§ Required actions
1) In the text on radiologist pay and reading speed, what happened under the author's first telerad employer to cases read above a certain threshold?
2) Translate this sentence from the text on radiologist pay and reading speed into Spanish: "On the road, signs clearly display the upper (and sometimes lower) limits of what you should be doing."
3) Carry on the text about radiologist pay and reading speed from its last sentence.

Every rad group, intentionally or not, has policies impacting the working speed of its employees. One determining factor is that all the work needs to get done, and it’s probably a good idea to reward those who do more of it. Another determining factor may be the notion that it is possible to burn through cases at such a pace that you’re no longer doing good work. I have seen groups stack all of their chips on either factor but most form a spectrum in between.

At the extreme end is pure “eat what you kill” pay-per-click compensation that rewards one for going faster. The only limit, per se, might be if you make a bunch of blunders that catch up with you at QA to the point where leadership taps you on the shoulder. Subsequently, you either slow down to improve or get canned, or you get sued into oblivion via medical malpractice.

The other extreme end of the spectrum might be a conventional flat salary gig in which nobody seems to pay attention to who does how much work. Under those circumstances, going as slow as possible could work in your favor. After all, you’re getting paid the same no matter what you do, and every case you read offers another iota of malpractice lawsuit risk, so why stress yourself?

Any number of mechanisms can fine-tune a group’s position in the spectrum. When I started doing telerad, for instance, my employer had a system wherein productivity-based pay dropped off at higher volumes. You still got paid per case and there was no hard “cap.” However, additional cases above a certain threshold were worth a few bucks less. There was more than one reason for this but for the purpose of this column, it made sense. This was a soft “speed limit” to disincentivize reading beyond a pace that many might consider unsafe or at least conducive to suboptimal work quality.

What constitutes “speeding” for a rad isn’t as readily defined as it is with motor vehicles. On the road, signs clearly display the upper (and sometimes lower) limits of what you should be doing. Disobey and you risk fines, points on your license, or worse.

Bounding box coordinate data:

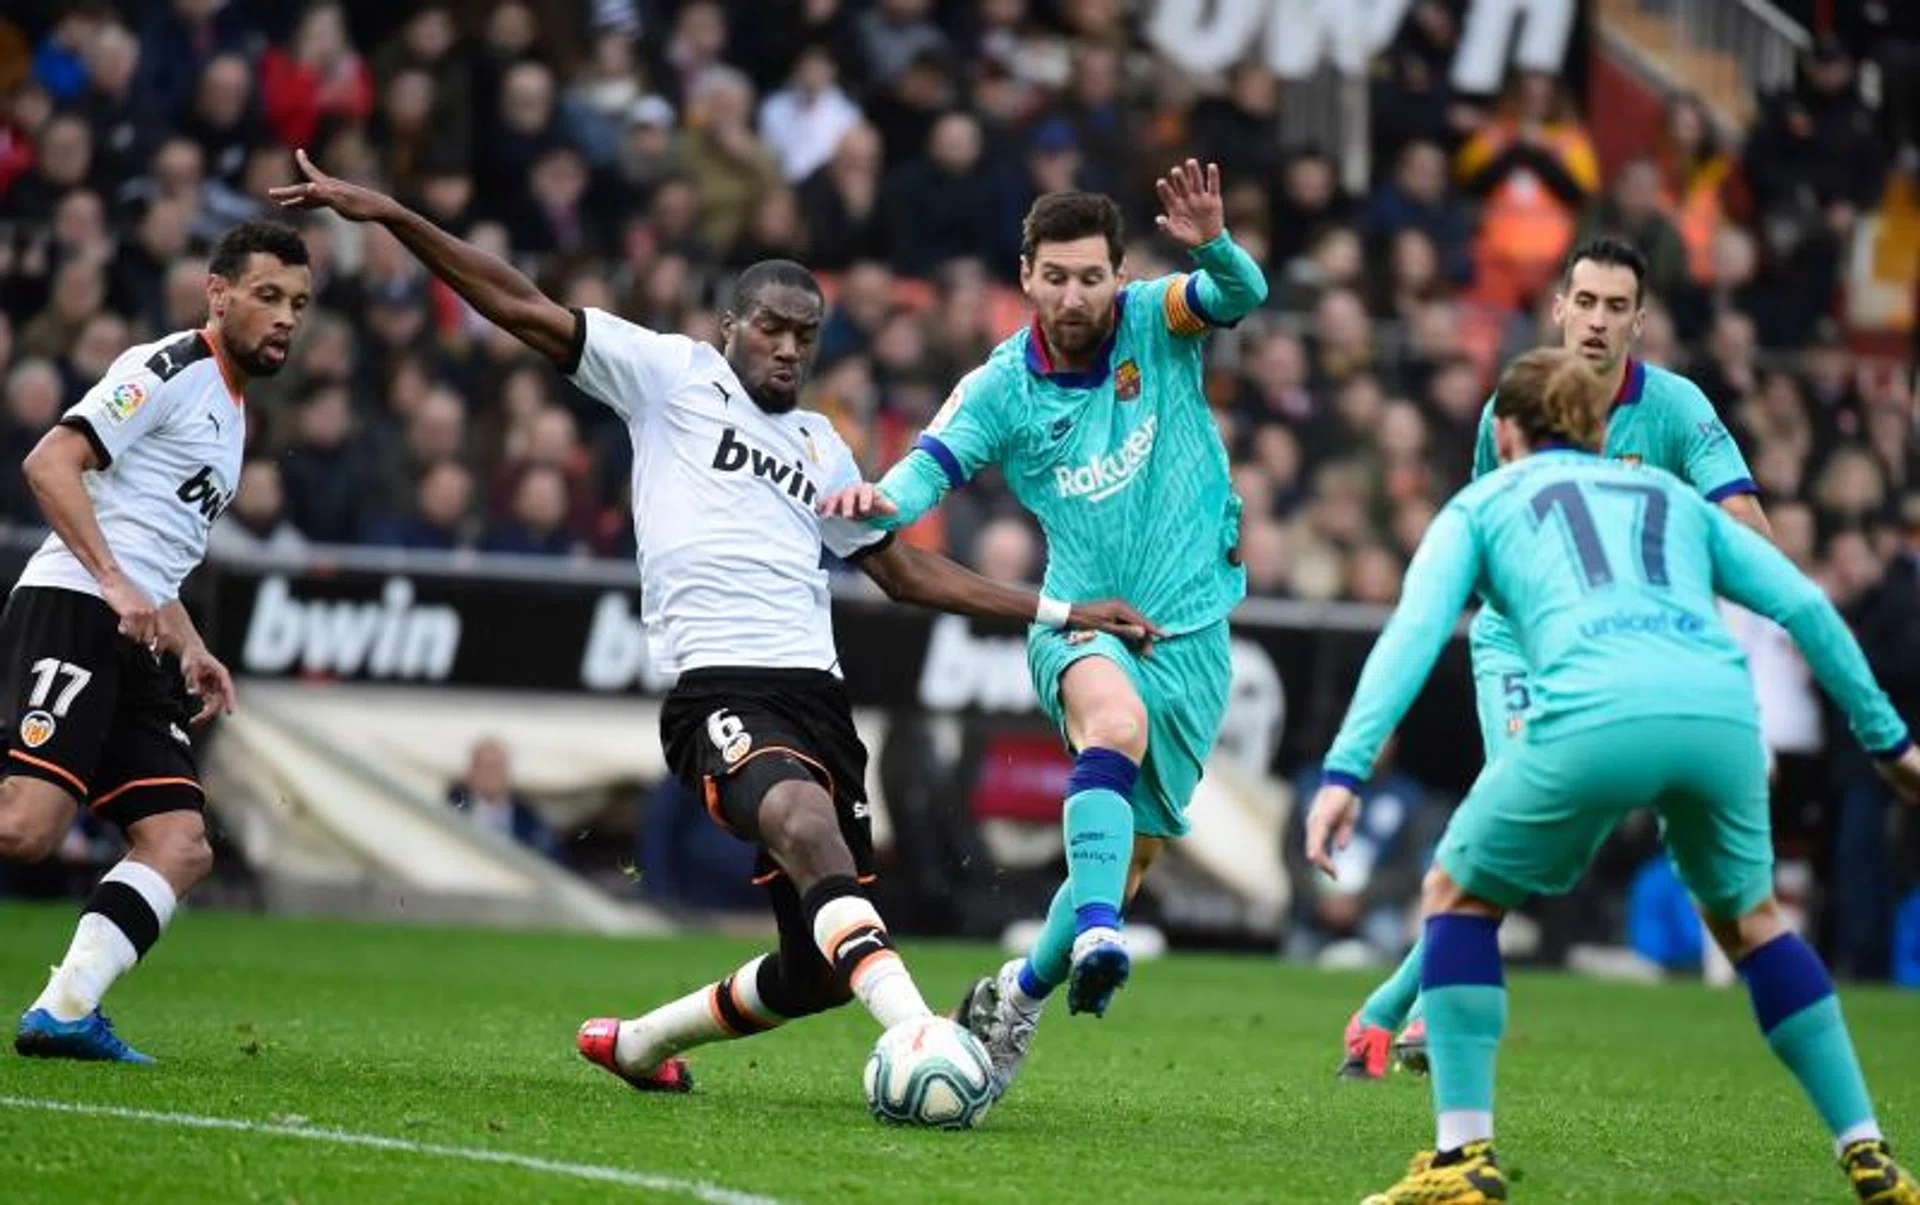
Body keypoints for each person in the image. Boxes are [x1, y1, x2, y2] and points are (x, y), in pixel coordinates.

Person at [270, 151, 1159, 1098]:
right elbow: (521, 304)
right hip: (719, 692)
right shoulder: (668, 376)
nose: (787, 348)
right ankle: (922, 1032)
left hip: (818, 700)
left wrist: (1062, 609)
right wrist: (395, 215)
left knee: (817, 969)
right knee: (798, 818)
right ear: (729, 327)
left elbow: (900, 569)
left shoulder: (820, 443)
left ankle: (641, 1041)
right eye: (770, 328)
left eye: (804, 336)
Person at [1302, 348, 1920, 1204]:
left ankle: (1460, 1161)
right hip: (1718, 709)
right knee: (1756, 923)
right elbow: (1805, 605)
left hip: (1595, 708)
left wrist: (1345, 768)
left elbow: (1413, 632)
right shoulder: (1672, 498)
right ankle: (1868, 1149)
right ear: (1598, 430)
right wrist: (1890, 743)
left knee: (1456, 893)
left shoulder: (1483, 501)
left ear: (1506, 433)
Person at [819, 161, 1268, 1093]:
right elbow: (927, 468)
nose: (1074, 295)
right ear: (1025, 276)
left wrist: (1214, 240)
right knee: (1114, 727)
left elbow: (1241, 292)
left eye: (1091, 276)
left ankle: (1015, 996)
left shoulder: (1159, 318)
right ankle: (1101, 930)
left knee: (1131, 859)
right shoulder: (1000, 391)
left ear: (1117, 275)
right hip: (1080, 621)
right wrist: (877, 497)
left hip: (1193, 632)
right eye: (1055, 277)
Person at [1339, 236, 1775, 1079]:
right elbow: (1480, 516)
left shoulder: (1679, 410)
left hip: (1611, 656)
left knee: (1534, 840)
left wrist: (1751, 585)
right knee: (1516, 811)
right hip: (1516, 640)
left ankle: (1390, 1005)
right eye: (1587, 302)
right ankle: (1412, 1017)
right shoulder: (1517, 403)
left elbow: (1746, 522)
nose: (1599, 321)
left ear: (1639, 323)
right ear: (1559, 309)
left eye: (1618, 307)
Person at [6, 220, 307, 1063]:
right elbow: (49, 463)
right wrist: (110, 579)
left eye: (299, 304)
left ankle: (64, 1009)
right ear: (218, 293)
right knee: (27, 828)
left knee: (179, 843)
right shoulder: (166, 368)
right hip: (74, 606)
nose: (286, 317)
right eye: (268, 296)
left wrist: (191, 645)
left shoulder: (236, 411)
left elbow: (155, 549)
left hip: (138, 634)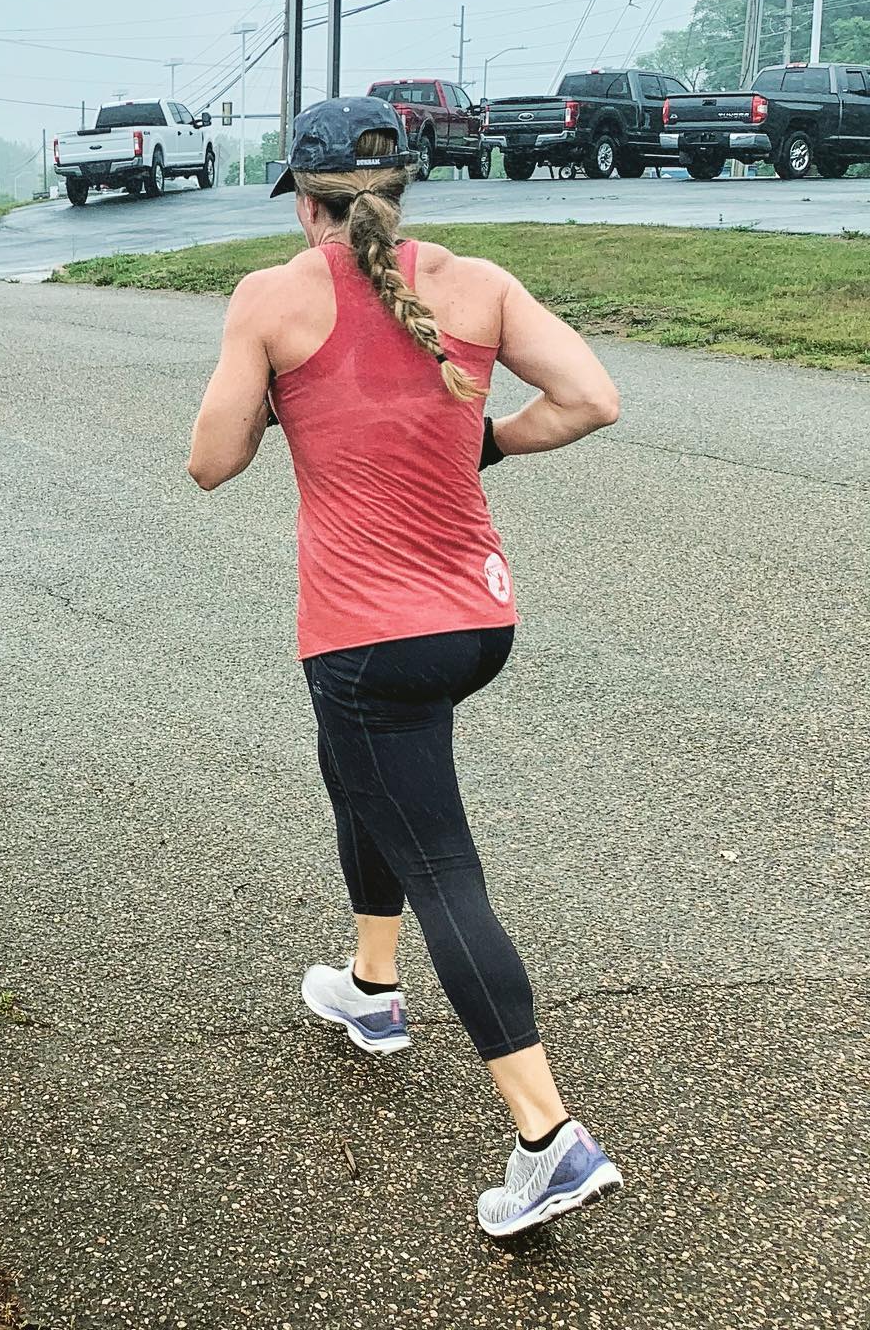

§ Task-by-task answers
1) They were worth a few bucks less.

2) En la carretera, las señales muestran claramente los límites superiores (y a veces inferiores) de lo que uno debería estar haciendo.

3)
In our field, there’s a recognition that everybody is different. What might be an unsafe working speed for one rad could be a typical day, or even slow or boring for another. Then there is the matter of environment and infrastructure. If you’re given a highly efficient workstation, a list of studies you’re good at reading, and a sequestered workspace where you won’t be disturbed, you have everything you need to go faster than a rad with a crummy PACS that frequently crashes, exams outside of his or her comfort zone, and a constant parade of clinicians, techs, and other rads knocking at the door and ringing the phone.

That said, our roadway system for speed limits seems overly simplistic. Of course, some drivers are more capable than others. Similarly, some vehicles are more reliably handled at higher velocity, are better equipped for safety in case of accident, etc. Plus, there are differences in driving conditions such as time of day/night, weather, who else is on the road, etc.

But a speed limit somehow gets determined for each road and it applies to everybody. I guess there’s really no other logistically sensible way to do it. Even if there were, our society likes to believe that everybody should abide by the same rules no matter how frequently that fails to be the case. If you merely suggested that someone with a better/safer car and proven superior driving skills should be allowed to go faster than others, you would probably get tarred and feathered for being an elitist.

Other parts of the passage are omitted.